The only thing I would like different for a more child friendly experience is to have the option to remove the time limit.
One of my favourite games of all time, just because of how amazing it was playing through it in kid-co-op.
I dunno, it'[s one of my Favourite Marios ever. Sure, the first few worlds are quite easy, but they are positively dripping with whimsy and interesting ideas beyond the classical “run, jump, bounce off enemies” formula (for example what about the level where you need to keep atop of a stone cube rolling over lava?). The new power-ups encourage exploration and experimentation. For experienced players that would find the clear path forward too easy, there are SEVERAL alternative paths that require precise jumping, lateral thinking or perfect timing. Usually you are rewarded with one 1-Up or three, or a hidden Luigi, but for me the true reward was being able to find them, the fact that they were there and that my curiosity and skill allowed me to find them.
And then, once you complete the main story, the levels become pretty devious, satisfactorily difficult for my adult tastes while not being unfair.
Maybe, Mark, you were so disappointed that it was not Galaxy or something even more blatantly different, that it discoloured your opinion of it?
Anyway, it makes me Glad to hear that the game is also wondrous for little kids. That’s what some call “lenticular design” (as it seems to be a different thing depending on where are you looking at it).
I played it when it first came out, before my son was old enough to play it with me, and found it a chore to complete. There was very little challenge until the bonus worlds, at which point I think it became fantastic and imaginative and, yes, a little like Super Mario Galaxy 3.
I still think it’s one of the lesser Mario games in single player, but does become much more fun in multiplayer. And, to be fair, that’s exactly how they sold it.
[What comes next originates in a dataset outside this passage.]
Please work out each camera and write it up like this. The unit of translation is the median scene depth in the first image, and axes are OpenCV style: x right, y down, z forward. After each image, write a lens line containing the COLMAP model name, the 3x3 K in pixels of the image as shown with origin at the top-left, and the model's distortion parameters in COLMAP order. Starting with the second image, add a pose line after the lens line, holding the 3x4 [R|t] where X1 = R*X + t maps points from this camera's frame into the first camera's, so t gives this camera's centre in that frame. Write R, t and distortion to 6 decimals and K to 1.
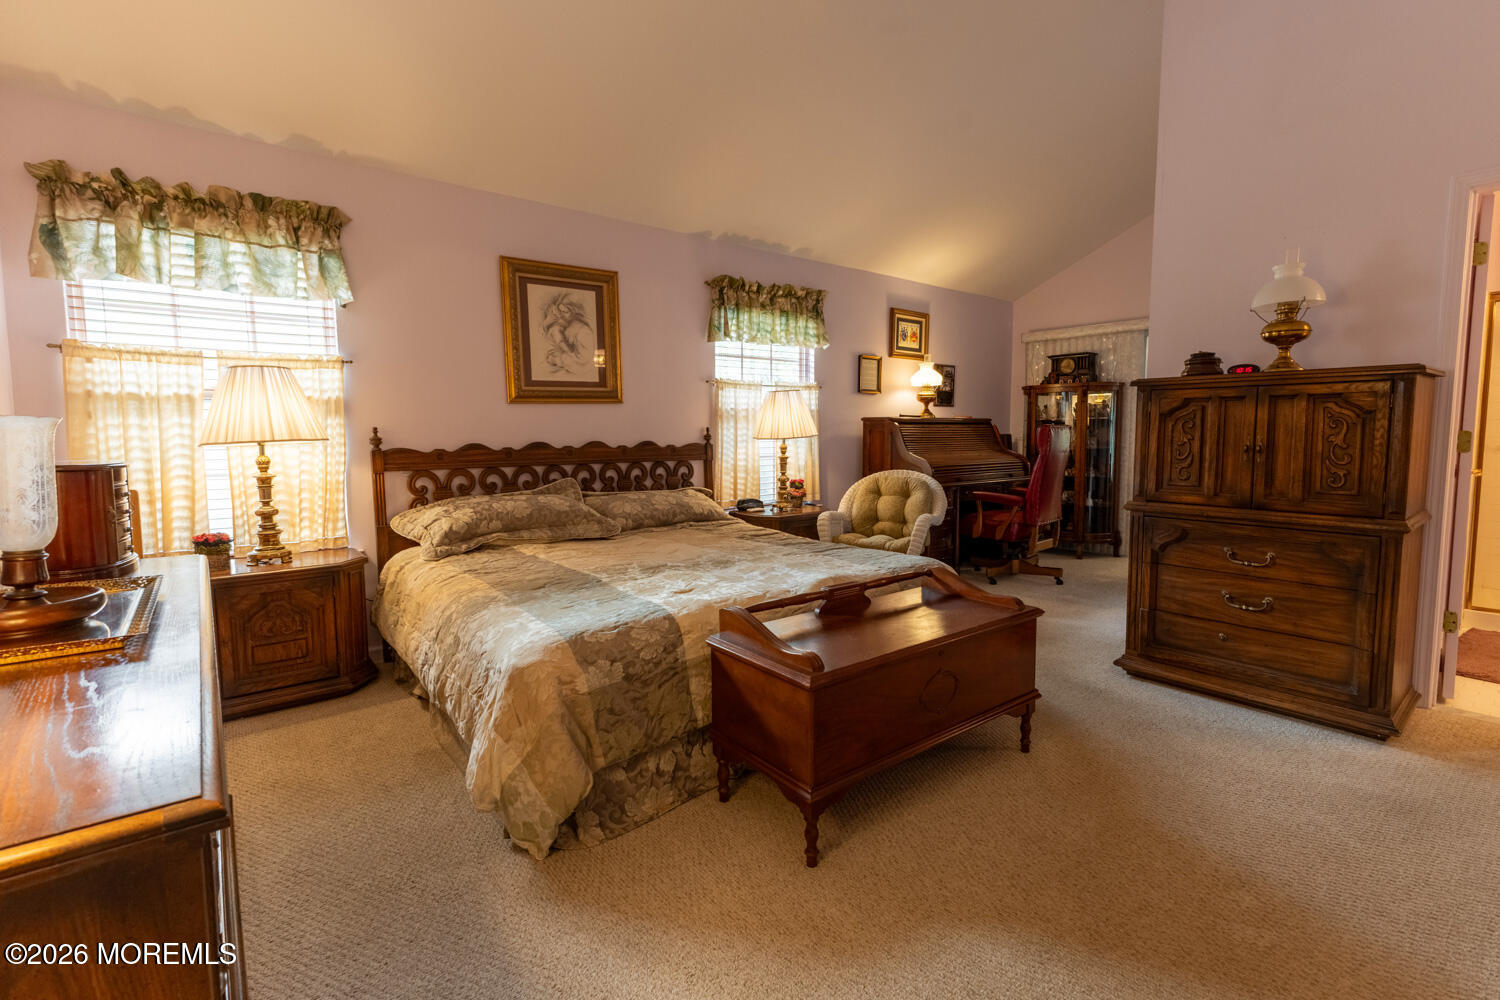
lens RADIAL K [[683.1, 0, 761.2], [0, 683.1, 490.1], [0, 0, 1]] dist [-0.000984, 0.000020]
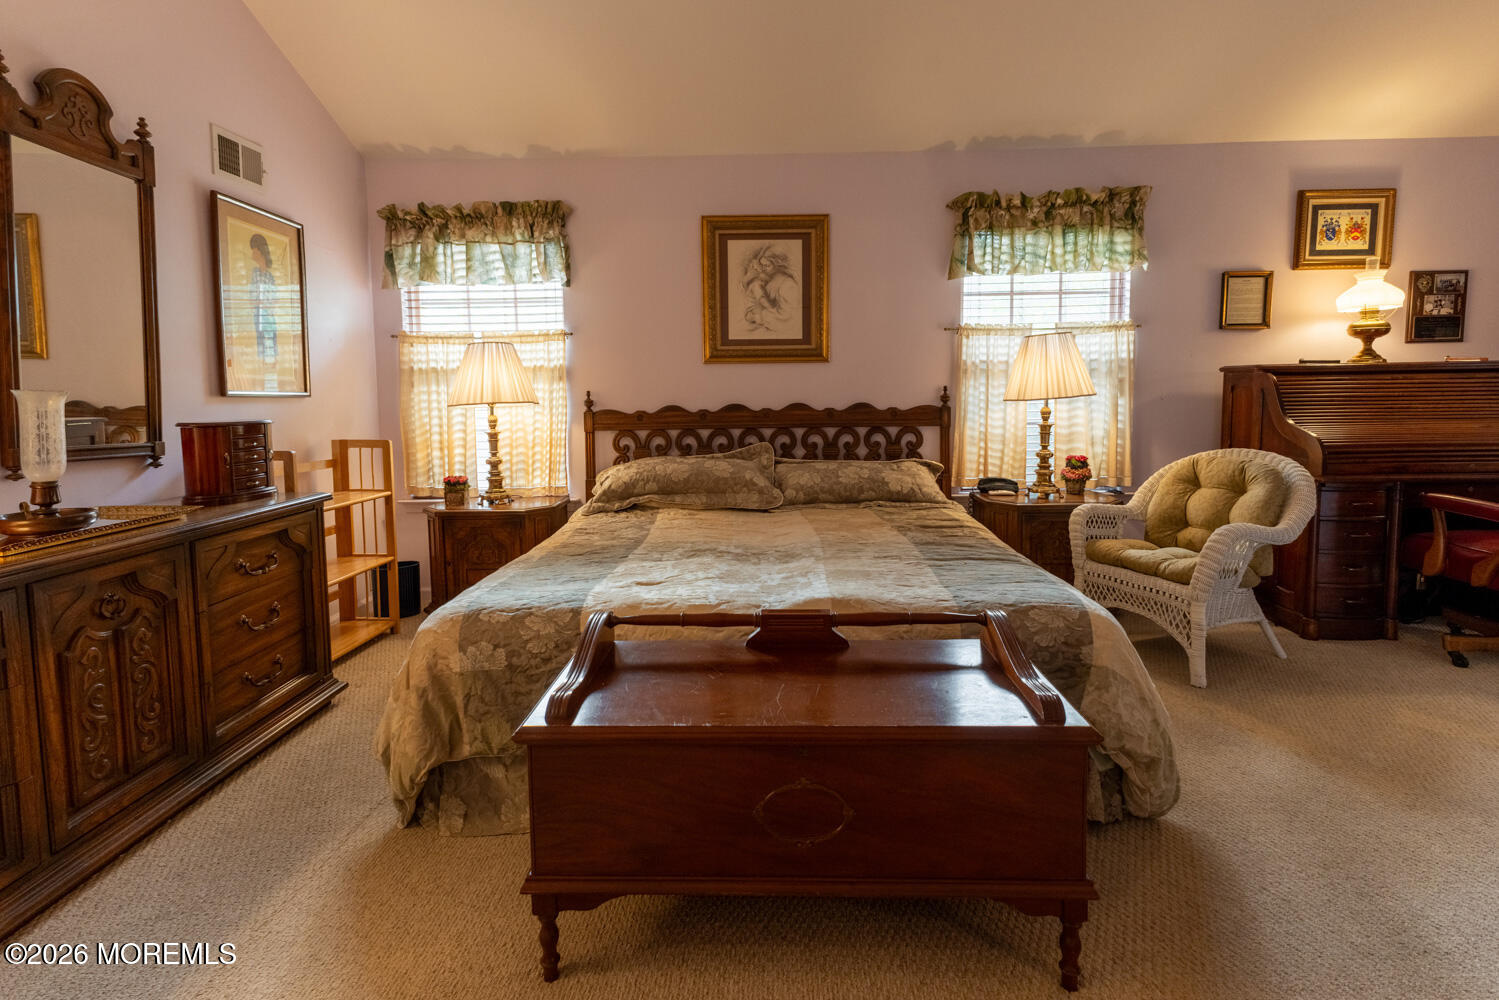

Long time reader, first time commenting. This article made me smile from start to finish! This is exactly how i feel with 3D World! My kids have made me appreciate the games design even more. I’ve tried to get them to play the 2d side scrollers but they cant do it! Give them 3D World agaisnt Bowser and they beat it! I love it! Thank you Nintendo! Great article!
My son is currently trying to master Mario on the NES, or as he call it “Mawo”. (he also calls Luigi “Gween Mawo” for good measure).
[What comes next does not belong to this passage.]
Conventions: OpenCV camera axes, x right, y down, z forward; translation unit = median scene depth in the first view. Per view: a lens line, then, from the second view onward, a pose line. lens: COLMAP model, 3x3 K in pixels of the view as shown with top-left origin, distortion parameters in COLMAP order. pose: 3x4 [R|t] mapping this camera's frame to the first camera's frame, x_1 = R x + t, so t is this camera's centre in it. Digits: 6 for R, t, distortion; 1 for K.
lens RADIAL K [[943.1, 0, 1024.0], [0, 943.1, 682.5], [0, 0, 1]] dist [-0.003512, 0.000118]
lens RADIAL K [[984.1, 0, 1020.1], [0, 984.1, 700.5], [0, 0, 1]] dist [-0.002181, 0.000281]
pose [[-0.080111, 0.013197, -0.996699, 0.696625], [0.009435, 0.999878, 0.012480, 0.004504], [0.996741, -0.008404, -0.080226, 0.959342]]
He’s two and a half, and I simply cannot wait to introduce him to games like Mario 3D World. Both my wife and I are gamers and he loves to watch us play anything, I can’t wait for him to join us in that.
For a basic mario game, i had zero issues with 3D world. It was simple, elegant and fun. Just nothing exciting..
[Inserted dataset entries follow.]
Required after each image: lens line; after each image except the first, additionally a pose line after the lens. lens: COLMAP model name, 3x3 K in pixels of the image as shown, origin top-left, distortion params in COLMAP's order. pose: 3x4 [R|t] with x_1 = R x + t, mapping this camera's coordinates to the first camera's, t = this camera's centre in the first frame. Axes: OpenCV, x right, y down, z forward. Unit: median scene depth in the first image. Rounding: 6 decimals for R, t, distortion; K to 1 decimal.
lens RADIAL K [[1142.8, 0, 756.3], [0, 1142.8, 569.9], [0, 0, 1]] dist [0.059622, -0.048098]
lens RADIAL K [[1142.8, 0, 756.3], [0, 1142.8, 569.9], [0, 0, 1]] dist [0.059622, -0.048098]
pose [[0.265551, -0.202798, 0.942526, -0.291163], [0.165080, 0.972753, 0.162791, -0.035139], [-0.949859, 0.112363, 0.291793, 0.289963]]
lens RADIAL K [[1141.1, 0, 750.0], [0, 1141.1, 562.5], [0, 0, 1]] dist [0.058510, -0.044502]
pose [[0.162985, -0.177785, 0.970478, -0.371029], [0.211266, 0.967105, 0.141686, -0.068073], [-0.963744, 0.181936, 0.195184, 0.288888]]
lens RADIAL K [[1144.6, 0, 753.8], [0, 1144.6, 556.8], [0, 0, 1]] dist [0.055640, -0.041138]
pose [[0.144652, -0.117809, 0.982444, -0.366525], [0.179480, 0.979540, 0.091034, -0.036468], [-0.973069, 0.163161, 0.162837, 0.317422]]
While everyone talks about kids, this was great for getting my partner to play games with our boys. They didnt need the hand holding, but their enjoyment and eagerness got my partner to pick up the control and play for hours with us and we all loved it! Not many games we can do that together.
Good read, did enjoy. More articles like this. Games analyses in not just “context”, but in their full context.
Even though I don’t have kids and don’t know if I ever will, I can relate to this article so well – having a girlfriend who doesn’t play games at all, these are experiences where I get to share my world with her. I feel you with that slight frustration bit, in relation to trying to get your kid to go a certain way for example – it makes so much sense to us who have played games for decades, but for them, it’s all new and different. Sometimes I gotta remind myself to just chill, we don’t need to just push through the levels quickly – it’s actually just fun to take it in and enjoy it at their pace.
There’s no way my girlfriend will ever jump into a game like Skyrim, but having these entry points for new people to learn, understand and enjoy our passion… Thank god for Nintendo.